When children have been bullied they may: 

  • avoid school
  • be withdrawn or secretive
  • not have friends
  • have property that gets continually damaged
  • appear over-sensitive or easily distressed
  • have explosive and angry outbursts.

Find out more about bullying

MindEd is a free educational e-learning resource for professionals on children and young people’s mental health. Resources can be used for individual professional training as well as prompting wider staff discussion. They have many useful e-learning resources including the following session:

ERSC and King’s College London have produced slides on the consequences of bullying, risk factors for bullying and on early intervention with victims to prevent poorer life chances.

Protective factors: what schools can do

Whole-school, sustained approaches work best to prevent and reduce bullying.
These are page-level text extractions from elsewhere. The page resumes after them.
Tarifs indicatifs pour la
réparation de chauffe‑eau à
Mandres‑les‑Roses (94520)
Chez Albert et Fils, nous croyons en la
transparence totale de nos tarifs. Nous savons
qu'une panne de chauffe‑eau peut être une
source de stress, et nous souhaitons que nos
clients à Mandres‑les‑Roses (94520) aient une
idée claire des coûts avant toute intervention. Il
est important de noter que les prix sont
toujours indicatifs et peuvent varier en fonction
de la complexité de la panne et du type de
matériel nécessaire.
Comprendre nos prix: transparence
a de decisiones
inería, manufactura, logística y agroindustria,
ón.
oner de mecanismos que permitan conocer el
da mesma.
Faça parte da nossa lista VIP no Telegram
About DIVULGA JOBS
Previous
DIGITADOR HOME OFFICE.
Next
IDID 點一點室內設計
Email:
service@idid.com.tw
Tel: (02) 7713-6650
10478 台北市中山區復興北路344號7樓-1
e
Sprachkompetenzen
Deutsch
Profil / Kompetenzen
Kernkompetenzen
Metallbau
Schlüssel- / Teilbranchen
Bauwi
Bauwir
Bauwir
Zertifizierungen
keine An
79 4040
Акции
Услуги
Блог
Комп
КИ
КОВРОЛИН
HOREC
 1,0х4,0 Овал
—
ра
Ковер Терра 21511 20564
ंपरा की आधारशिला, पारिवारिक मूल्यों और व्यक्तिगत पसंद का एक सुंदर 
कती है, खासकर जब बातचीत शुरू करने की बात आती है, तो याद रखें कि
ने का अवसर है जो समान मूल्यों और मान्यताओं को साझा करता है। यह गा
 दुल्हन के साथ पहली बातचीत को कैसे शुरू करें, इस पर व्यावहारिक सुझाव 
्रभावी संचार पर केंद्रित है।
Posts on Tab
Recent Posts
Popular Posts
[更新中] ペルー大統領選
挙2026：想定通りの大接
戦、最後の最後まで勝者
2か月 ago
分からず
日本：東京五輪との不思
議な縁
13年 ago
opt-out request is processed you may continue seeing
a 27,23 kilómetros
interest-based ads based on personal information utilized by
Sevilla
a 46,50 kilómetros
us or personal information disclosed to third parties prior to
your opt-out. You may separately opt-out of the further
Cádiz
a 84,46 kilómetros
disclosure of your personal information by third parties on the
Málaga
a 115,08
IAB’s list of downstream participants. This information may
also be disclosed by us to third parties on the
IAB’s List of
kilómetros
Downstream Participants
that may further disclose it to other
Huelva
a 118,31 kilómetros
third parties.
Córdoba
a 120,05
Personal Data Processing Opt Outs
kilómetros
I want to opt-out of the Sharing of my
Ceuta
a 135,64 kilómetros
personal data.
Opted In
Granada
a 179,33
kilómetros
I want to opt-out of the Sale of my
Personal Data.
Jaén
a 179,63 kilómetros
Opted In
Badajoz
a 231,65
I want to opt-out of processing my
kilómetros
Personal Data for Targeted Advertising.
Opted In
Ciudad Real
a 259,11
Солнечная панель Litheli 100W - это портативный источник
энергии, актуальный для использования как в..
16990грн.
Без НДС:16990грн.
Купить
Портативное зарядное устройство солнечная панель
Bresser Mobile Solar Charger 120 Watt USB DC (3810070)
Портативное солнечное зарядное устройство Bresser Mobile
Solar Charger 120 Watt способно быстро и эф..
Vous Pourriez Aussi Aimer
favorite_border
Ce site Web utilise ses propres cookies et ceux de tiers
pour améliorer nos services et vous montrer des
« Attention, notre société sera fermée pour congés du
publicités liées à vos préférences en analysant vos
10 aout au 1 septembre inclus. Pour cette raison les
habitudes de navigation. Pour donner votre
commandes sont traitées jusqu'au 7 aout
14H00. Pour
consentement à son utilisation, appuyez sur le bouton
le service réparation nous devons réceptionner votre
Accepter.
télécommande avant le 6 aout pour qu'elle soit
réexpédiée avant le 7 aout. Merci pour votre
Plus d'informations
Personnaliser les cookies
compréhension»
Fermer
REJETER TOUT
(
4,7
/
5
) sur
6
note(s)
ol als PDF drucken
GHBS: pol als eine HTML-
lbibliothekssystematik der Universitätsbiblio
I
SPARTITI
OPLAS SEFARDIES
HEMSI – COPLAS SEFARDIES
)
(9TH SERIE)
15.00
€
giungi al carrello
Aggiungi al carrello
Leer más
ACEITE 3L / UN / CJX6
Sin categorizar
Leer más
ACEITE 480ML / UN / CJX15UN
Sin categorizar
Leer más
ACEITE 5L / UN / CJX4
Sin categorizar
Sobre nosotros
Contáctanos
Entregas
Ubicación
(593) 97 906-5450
This includes having:

  • Robust leadership that communicates clear messages about the unacceptability of bullying.
  • A respectful and caring school environment which reinforces the importance of values such as acceptance of diversity and tolerance.
  • School staff who role-model non-bullying behaviours.

Schools can also reduce bullying (and help perpetrators and victims) by supporting all children to learn effective social and emotional skills such as relationship building, empathy and tolerance. Key messages and learning should be reinforced across broader curriculum activity.

There are a number of assembly plans and PSHE programmes that can help teach children these vital skills. There is promising evidence too that where these issues are well covered, bullying can be reduced.

  • Regular use of approaches such as ‘circle time’ can help develop empathy, reinforce peer relationships and core school values such as respect. This guide from Kent County Council provides a useful whole-school approach to circle time.

Your school behaviour/anti-bullying policy should be effectively implemented and:

  • Have clear procedures for dealing with bullies and for supporting children who are bullied; including a timescale for following up reports of bullying within a prescribed period.
  • Set out how children and school staff should respond to any bullying incident.
  • Give explicit instructions about what children/adults should do if they witness any bullying. See, for example, these tips from an Australian website called Bullying No Way!

Because of the long-term effects of bullying, it’s essential that schools pay attention to the needs of children who’ve been bullied. This includes providing them with additional support via pastoral care/counselling to prevent escalation of poor mental health, or linking to external community support where children’s mental health is deteriorating.

Staff should also:

  • Explain to children that bullying is not acceptable and that all children should report it immediately to an adult.
  • Reinforce to a child who bullies that they must stop. Help them understand how their behaviour affects others. Encourage children who bully to put themselves in other children’s shoes (e.g. ‘perspective take’ ’ and develop empathy) and be kind to other children. Staff could ask questions such as ‘how would you feel if…?’
  • Recognise that bullying is usually a group process. Schools can help all children to understand what they can do to help a victim, speak out against a child who is a bully or avoid joining in or being a passive bystander. See, for example, these tips from an Australian website called Bullying No Way!
  • Be aware that a common concern among children and parents/carers is that – despite reporting bullying to school staff ­– nothing changes. Staff should make sure that all reports of bullying are followed up.
  • Make sure that they link closely and work with families to ‘skill up’ and educate parents to help their children use the internet and respond to social media effectively and safely.
  • Work closely with families of children both who are bullied and who bully as early as possible, adopting a collaborative approach with them to problem-solve how to respond most effectively:

Where bullying is part of broader severe and persistent behavioural problems, make sure that children who bully and their families have access to support to help manage bullying behaviours.